Robert R. McGill, Esquire

Federal Disability Retirement: Symptoms versus Diagnosis

If disability retirement were merely a matter of determining the proper diagnosis of a medical condition, and having a doctor ascribe a percentage rating of disability, then the process of disability retirement would substantively be altered, and perhaps there would be far fewer cases to adjudicate at the Merit Systems Protection Board level.  For, if the criteria were that ‘cut and dry’, there would be little for OPM and the applicant & the applicant’s lawyer to argue over.

However, it rarely is that ‘cut and dry’ — because the major battle is rarely over the diagnosis; it is rarely over an issue concerning a percentage ascription of disability; rather, it is over the symptoms manifested, the significance of such symptoms upon the type of work one does, and in the impact such symptoms have upon the essential elements of one’s job.

That is why descriptive terms are important in disability retirement law. It is not so important ‘what it is’, as opposed to ‘how it is characterized’.  From this perspective, it is important for a disability retirement attorney to be more of a poet than to be cold and analytical — although, the best approach would be to have a little bit of both.

Remember to always know the context — the applicant will not be standing in front of an OPM representative showing how terrible the applicant’s medical condition is; there will be no visual presentation; everything is based upon a narrative — the applicant’s statement, the medical documentation, the legal memorandum of the attorney, etc.  Thus, it is all-important for the attorney who represents a disability retirement applicant to have a good command of the English language.

Sincerely,

Robert R. McGill, Esquire

Remember the Details in Your FERS Disability Retirement Application

At each state of attempting to get a Federal disability retirement application approved, it is important to “remember the details”.  For example, at the Merit Systems Protection Board level, in conducting a Hearing, remember that if the best medical evidence/testimony you are able to provide is through a health professional other than an “M.D.” (e.g., a Therapist, a Nurse Practitioner, a Chiropractor, etc.), always point out the unique credentials of the provider, to include whether in the particular state in which he/she practices, if greater latitude and responsibilities are given to the practitioner.

Thus, it may be that in one state a Nurse Practitioner can exam, diagnose, and prescribe a medication regimen without the direct oversight of a medical doctor, whereas in other states such latitude may not be allowed. This should be pointed out to the Judge, to emphasize greater credibility of the testimony of the practitioner.

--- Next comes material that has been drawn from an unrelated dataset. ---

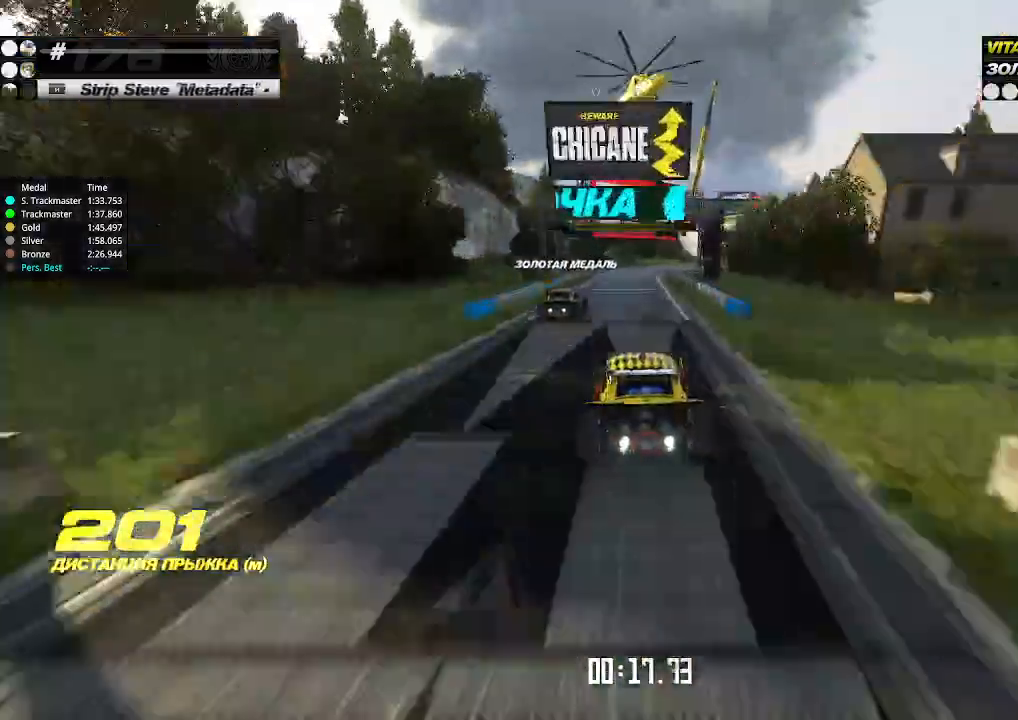
{"keys": ["down", "right"], "events": [[167, "down", "down"], [167, "right", "down"], [200, "up", "up"]]}
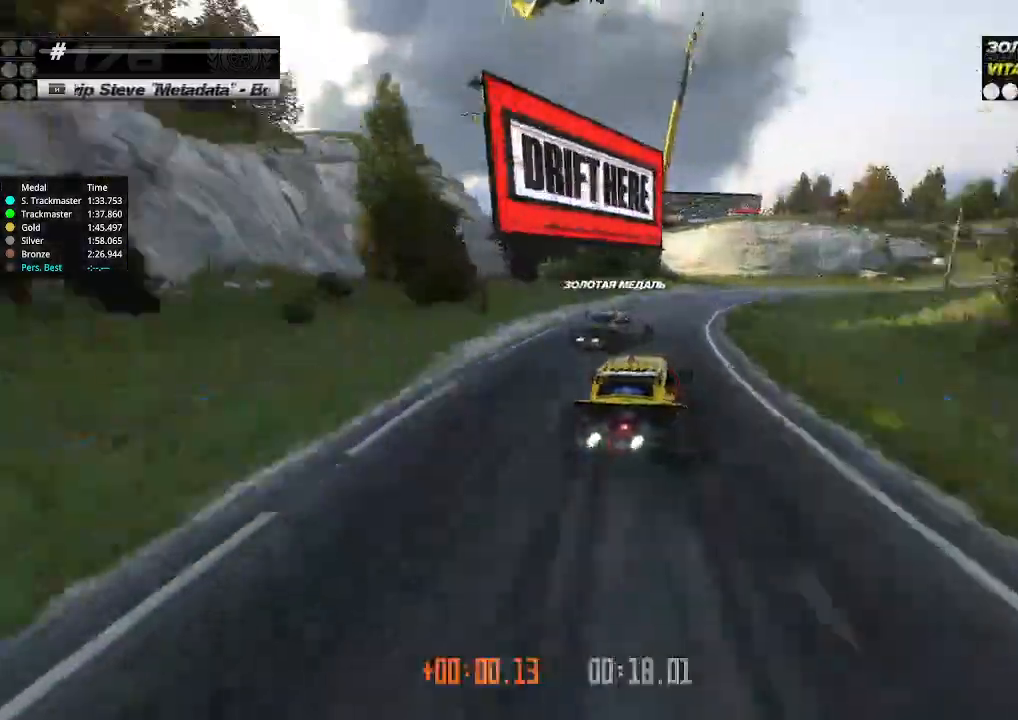
{"keys": ["up"], "events": [[233, "up", "down"], [267, "down", "up"], [467, "right", "up"]]}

Further, remember that in Vanieken-Ryals v. OPM (U.S. Court of Appeals for the Federal Circuit, November, 2007), the Court therein reiterated that the medical documentation/evidence required must come from a ‘licensed physician or other appropriate practitioner’, and so long as that medical practitioner utilizes “established diagnostic criteria” and that which is “consistent with generally accepted professional standards”, the testimony cannot be undermined.

Use the strengths of the case you have, and emphasize the little details that matter.